▸ **WORK ORDER**
Would you transcribe the listing that follows word for word, skipping pictures?

▸ **EXERCISE DATA**
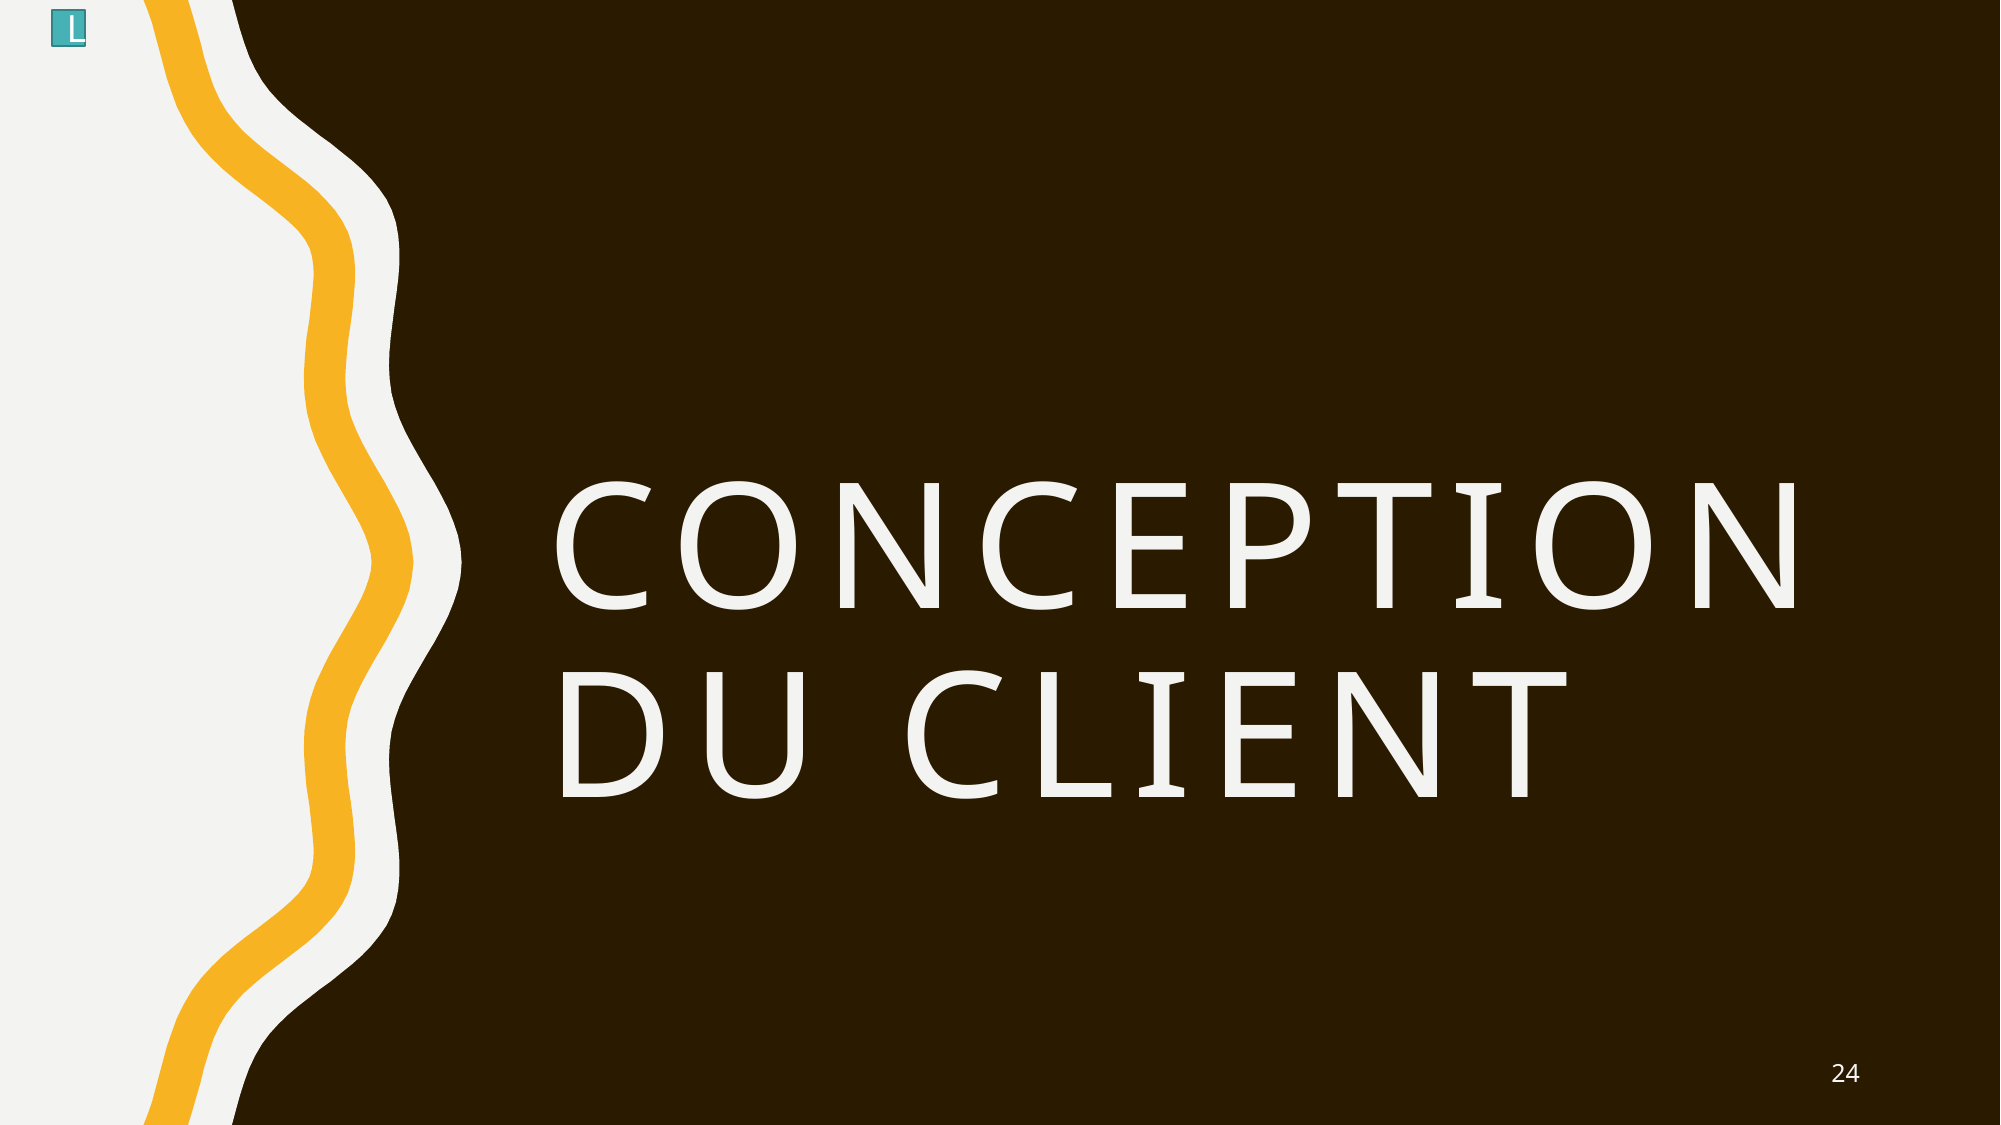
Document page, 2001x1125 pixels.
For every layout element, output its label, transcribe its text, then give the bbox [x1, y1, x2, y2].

slide_number 24 [1630, 1045, 1875, 1103]
title Conception dU Client [531, 176, 1875, 843]
text_box L [51, 9, 86, 47]
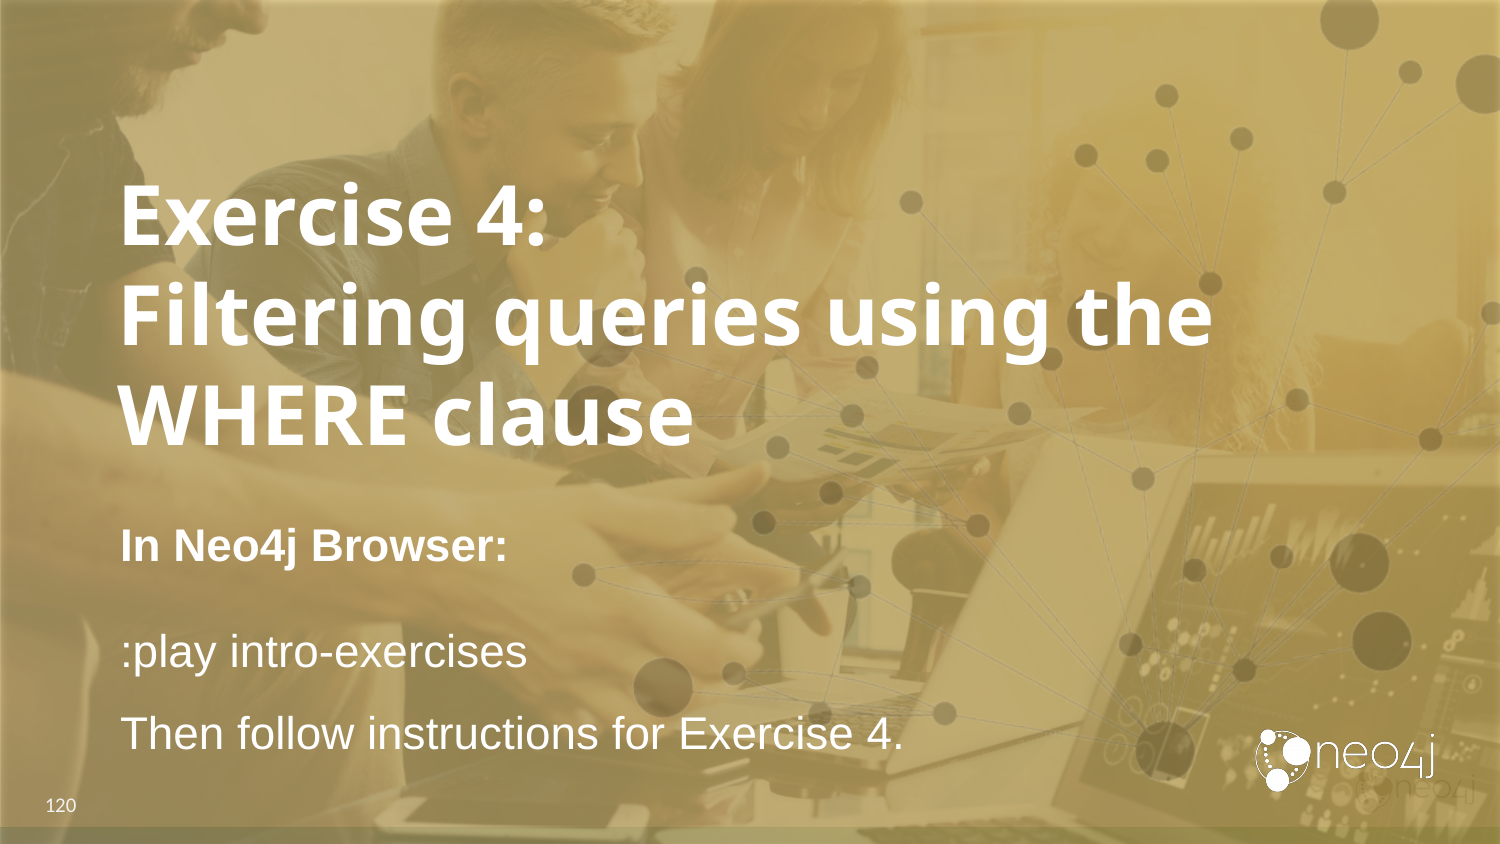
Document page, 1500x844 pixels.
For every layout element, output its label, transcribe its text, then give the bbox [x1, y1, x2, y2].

list In Neo4j Browser: :play intro-exercises Then follow instructions for Exercise 4. [104, 487, 1334, 827]
title Exercise 4: Filtering queries using the WHERE clause [102, 147, 1336, 273]
picture [1334, 722, 1441, 799]
slide_number ‹#› [25, 781, 96, 827]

▸ **EXERCISE RESULT**
Document page, 2001x1125 pixels.
For every layout element, output its label, transcribe its text, then give the bbox [x1, y1, x2, y2].

slide_number 24 [1630, 1045, 1875, 1103]
title Conception dU Client [531, 176, 1875, 843]
text_box L [51, 9, 86, 47]
Document page, 1500x844 pixels.
For every layout element, output its label, transcribe its text, then give the bbox [x1, y1, x2, y2].

list In Neo4j Browser: :play intro-exercises Then follow instructions for Exercise 4. [104, 487, 1334, 827]
title Exercise 4: Filtering queries using the WHERE clause [102, 147, 1336, 273]
picture [1334, 722, 1441, 799]
slide_number ‹#› [25, 781, 96, 827]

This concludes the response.